=== Exercise goal ===
Go through the data below line by line. Give only the number of lines that contain "height".

[Web document revisions]
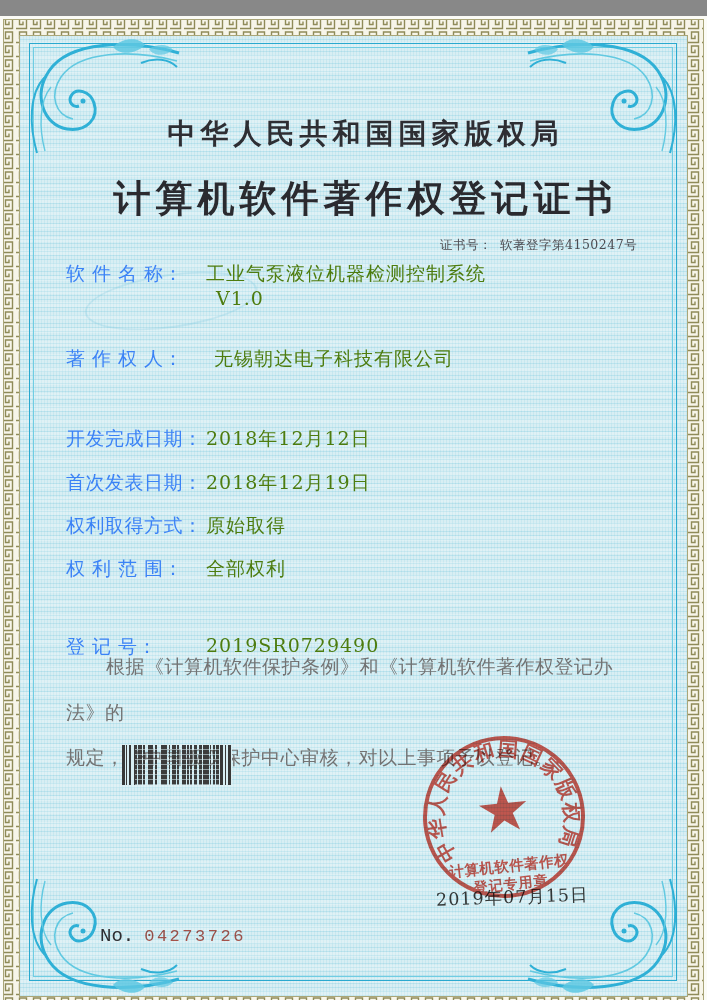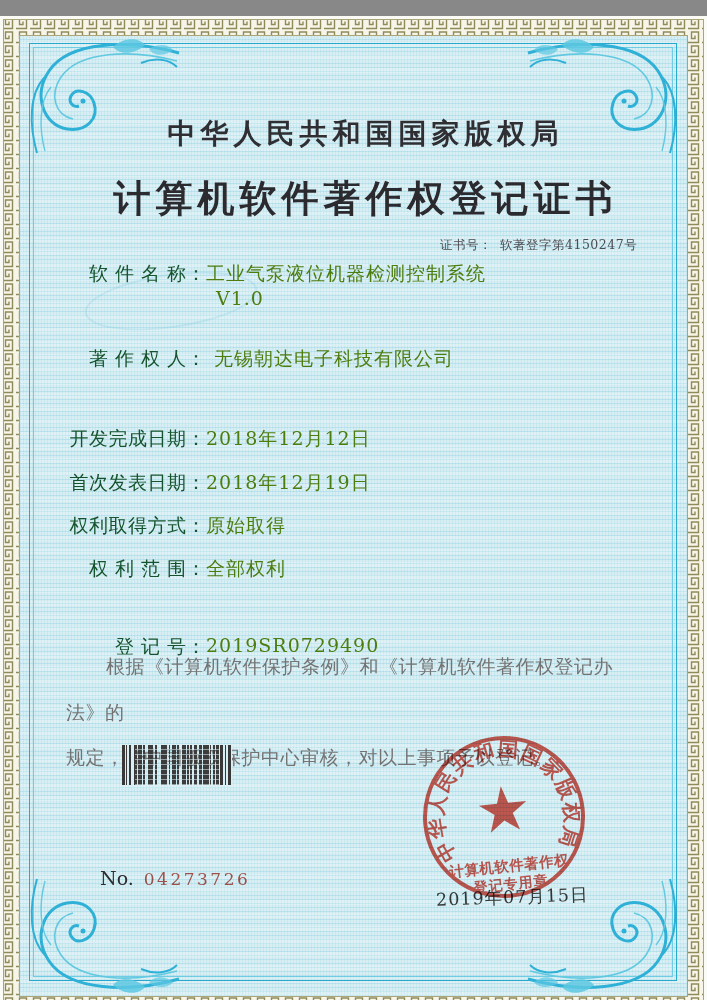--- a/index.html
+++ b/index.html
@@ -36,21 +36,21 @@
   }
   .cert-title{
     position:absolute;left:0;top:158px;width:100%;margin:0;text-align:center;
     font-size:37px;font-weight:bold;letter-spacing:5px;color:#2a2a2f;
   }
   .certno{
     position:absolute;left:440px;top:221px;font-size:12.5px;color:#4c4c52;letter-spacing:.5px;
   }
   .certno .cn-val{margin-left:8px;}
   .row{position:absolute;left:66px;display:flex;font-size:19px;color:#3b3b40;}
-  .row .label{flex:none;width:140px;color:#14532d;letter-spacing:.5px;text-align:right;}
+  .row .label{flex:none;width:140px;color:#3b82f6;letter-spacing:.5px;}
   .row .value{letter-spacing:1px;color:#4d7c0f;}
   .value2{display:block;padding-left:10px;letter-spacing:1px;}
   .r0{top:245px;} .r1{top:330px;gap:8px;} .r2{top:410px;} .r3{top:454px;}
   .r4{top:497px;} .r5{top:540px;} .r6{top:618px;}
   .statement{
     position:absolute;left:66px;top:628px;width:580px;
     font-size:19px;line-height:45.5px;color:#737373;letter-spacing:.5px;
   }
   .statement .l1{text-indent:40px;}
   .barcode{
@@ -58,21 +58,21 @@
     background-image:
       repeating-linear-gradient(0deg, rgba(216,238,243,.55) 0 1px, rgba(0,0,0,0) 1px 5px),
       repeating-linear-gradient(90deg,#3c3c3c 0 2px,rgba(0,0,0,0) 2px 3px,#3c3c3c 3px 5px,rgba(0,0,0,0) 5px 8px,#3c3c3c 8px 9px,rgba(0,0,0,0) 9px 13px),
       repeating-linear-gradient(90deg,#3c3c3c 0 1px,rgba(0,0,0,0) 1px 6px,#3c3c3c 6px 9px,rgba(0,0,0,0) 9px 11px);
   }
   .barcode::before,.barcode::after{
     content:"";position:absolute;top:0;bottom:0;width:13px;
   }
   .barcode::before{left:0;background:repeating-linear-gradient(90deg,#383838 0 3px,#d8eef3 3px 4px,#383838 4px 5px,#d8eef3 5px 7px,#383838 7px 9px,#d8eef3 9px 12px);}
   .barcode::after{right:0;background:repeating-linear-gradient(90deg,#d8eef3 0 1px,#383838 1px 4px,#d8eef3 4px 6px,#383838 6px 7px,#d8eef3 7px 9px,#383838 9px 12px);}
-  .serial{position:absolute;left:100px;top:851px;font-size:19px;color:#2d2d31;}
+  .serial{position:absolute;left:100px;top:909px;font-size:19px;color:#2d2d31;font-family:Liberation Mono, monospace;}
   .serial .num{
     font-size:17px;color:#bf574d;letter-spacing:2.5px;margin-left:10px;
     mix-blend-mode:multiply;
   }
   .seal{
     position:absolute;left:419px;top:716px;width:170px;height:170px;
     transform:rotate(-6deg);mix-blend-mode:multiply;
   }
   .sealdate{
     position:absolute;left:436px;top:869px;font-size:17.5px;color:#3c3b39;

=== Solution below ===
2